I am trying to use
furrr::pmap to run a set of 216 models. The code runs fine on my 2015 macbook pro laptop (macos 10.15.7, 8gb of ram, 4 cores), and it works on my colleagues windows 10 pc. However, when I try to run it on my ubuntu machine (v 20.04, 64 gb ram, 32 cores) it gets progressively slower at running the models. Each model gets saved to disk, and I can see dramatic increases in the amount of time between file writes. See the attached screenshot - I killed the session around 9:30 pm when the last model output had been saved at 7:30
I've observed the same behavior using both
plan(multisession, workers = availableCores()) called from RStudio and using
plan(multicore) and calling from an R session running in the terminal. I've also tried reducing the number of workers from 32 to 8 with no luck.
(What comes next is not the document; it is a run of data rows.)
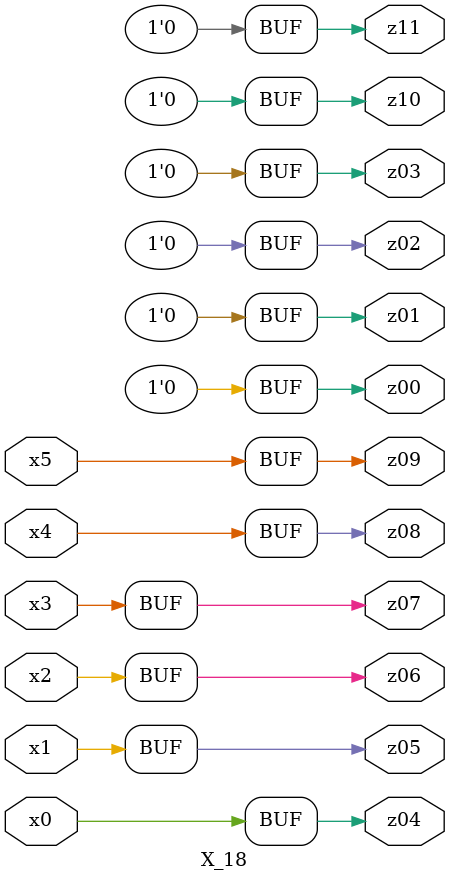
<source format=v>

module X_18 ( 
    x0, x1, x2, x3, x4, x5,
    z00, z01, z02, z03, z04, z05, z06, z07, z08, z09, z10, z11  );
  input  x0, x1, x2, x3, x4, x5;
  output z00, z01, z02, z03, z04, z05, z06, z07, z08, z09, z10, z11;
  assign z00 = 1'b0;
  assign z01 = 1'b0;
  assign z02 = 1'b0;
  assign z03 = 1'b0;
  assign z04 = x0;
  assign z05 = x1;
  assign z06 = x2;
  assign z07 = x3;
  assign z08 = x4;
  assign z09 = x5;
  assign z10 = 1'b0;
  assign z11 = 1'b0;
endmodule



</source>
Examining htop it looks like something isn't working correctly with the cores. This screenshot was taken when I set plan
(multisession, workers = 8), but you can see activity on all 32 cores. You can also see that in addition to the 8 main sessions of R there many other R sessions that are also occurring. I'm wondering if something is causing extra sessions to spin up and not close down that is bogging down the whole system over time.
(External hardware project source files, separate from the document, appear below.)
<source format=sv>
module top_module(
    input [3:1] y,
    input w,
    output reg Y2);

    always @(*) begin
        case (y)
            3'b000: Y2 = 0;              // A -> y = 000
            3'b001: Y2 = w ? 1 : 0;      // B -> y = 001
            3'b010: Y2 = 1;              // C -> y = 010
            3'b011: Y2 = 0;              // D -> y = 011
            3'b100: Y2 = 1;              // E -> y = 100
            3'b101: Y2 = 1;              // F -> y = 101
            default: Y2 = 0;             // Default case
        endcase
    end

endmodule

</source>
The data set that is being analyzed in the model is pretty small at just 2.9Mb. I don't see any indications that I'm running out of memory.
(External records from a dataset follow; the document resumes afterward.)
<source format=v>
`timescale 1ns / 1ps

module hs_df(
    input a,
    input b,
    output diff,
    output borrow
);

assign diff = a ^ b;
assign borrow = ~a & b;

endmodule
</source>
I'm a bit of a novice with linux computing and parallelization and would appreciate any suggestions of things to investigate.
This is my invocation of
multiverse_run is a custom function that runs the statistical model, saves the full output to disk and returns some summary statistics.
multiverse_spec is a tibble that lists model parameters, and
analysis_dat is the above mentioned 2.9Mb dataset. It takes ~1 minute to run per model.
multiverse_output <- multiverse_spec %>% future_pmap(., possibly(multiverse_run, otherwise = "error"), data = analysisdat, .options = furrr_options(seed = TRUE), .progress = T)
The full code is available here, I haven't had luck creating a minimal reproducible example of the code. But, given that it works fine on mac and windows I don't think the modelling code is the problem.